Mereka merintis usaha di bidang bioteknologi pada tahun 2001 dengan meluncurkan Ganymed Pharmaceuticals, untuk mengembangkan obat kanker imunoterapi. Mereka menjual perusahaan itu seharga €422 juta pada 2016.

BioNTech mempekerjakan lebih dari 1.300 orang dari lebih dari 60 negara, lebih dari setengahnya adalah perempuan, lansir Deutsche Welle.
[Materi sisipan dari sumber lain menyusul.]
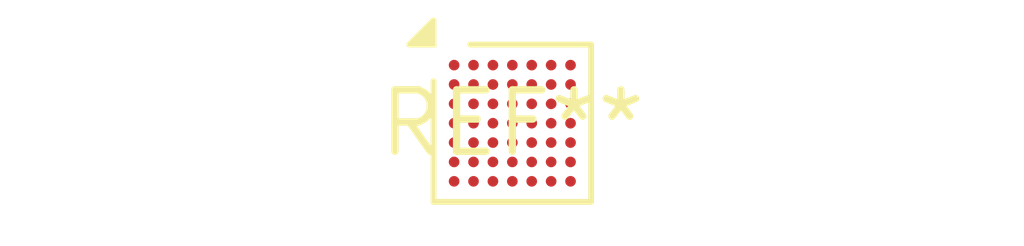
<source format=kicad_pcb>
(kicad_pcb (version 20240108) (generator pcbnew)

  (general
    (thickness 1.6)
  )

  (paper "A4")
  (layers
    (0 "F.Cu" signal)
    (31 "B.Cu" signal)
    (32 "B.Adhes" user "B.Adhesive")
    (33 "F.Adhes" user "F.Adhesive")
    (34 "B.Paste" user)
    (35 "F.Paste" user)
    (36 "B.SilkS" user "B.Silkscreen")
    (37 "F.SilkS" user "F.Silkscreen")
    (38 "B.Mask" user)
    (39 "F.Mask" user)
    (40 "Dwgs.User" user "User.Drawings")
    (41 "Cmts.User" user "User.Comments")
    (42 "Eco1.User" user "User.Eco1")
    (43 "Eco2.User" user "User.Eco2")
    (44 "Edge.Cuts" user)
    (45 "Margin" user)
    (46 "B.CrtYd" user "B.Courtyard")
    (47 "F.CrtYd" user "F.Courtyard")
    (48 "B.Fab" user)
    (49 "F.Fab" user)
    (50 "User.1" user)
    (51 "User.2" user)
    (52 "User.3" user)
    (53 "User.4" user)
    (54 "User.5" user)
    (55 "User.6" user)
    (56 "User.7" user)
    (57 "User.8" user)
    (58 "User.9" user)
  )

  (setup
    (pad_to_mask_clearance 0)
    (pcbplotparams
      (layerselection 0x00010fc_ffffffff)
      (plot_on_all_layers_selection 0x0000000_00000000)
      (disableapertmacros false)
      (usegerberextensions false)
      (usegerberattributes false)
      (usegerberadvancedattributes false)
      (creategerberjobfile false)
      (dashed_line_dash_ratio 12.000000)
      (dashed_line_gap_ratio 3.000000)
      (svgprecision 4)
      (plotframeref false)
      (viasonmask false)
      (mode 1)
      (useauxorigin false)
      (hpglpennumber 1)
      (hpglpenspeed 20)
      (hpglpendiameter 15.000000)
      (dxfpolygonmode false)
      (dxfimperialunits false)
      (dxfusepcbnewfont false)
      (psnegative false)
      (psa4output false)
      (plotreference false)
      (plotvalue false)
      (plotinvisibletext false)
      (sketchpadsonfab false)
      (subtractmaskfromsilk false)
      (outputformat 1)
      (mirror false)
      (drillshape 1)
      (scaleselection 1)
      (outputdirectory "")
    )
  )

  (net 0 "")

  (footprint "ST_WLCSP-49_Die433" (layer "F.Cu") (at 0 0))

)

</source>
Pada bulan Januari, setelah membaca makalah tentang virus corona di jurnal ilmiah The Lancet, Prof Sahin segera menyadari betapa cepat penyebaran virus tersebut, dan setelah mempelajari datanya, ia mengerahkan lebih dari 400 staf untuk pengembangan vaksin.

"Nilai saham tidak menarik minat saya," katanya kepada situs berita Jerman Wirtschaftswoche.

"Kami ingin membangun perusahaan yang mirip dengan raksasa bioteknologi seperti Amgen atau Genentech. Kami ingin menciptakan nilai jangka panjang. Itulah yang menarik minat saya."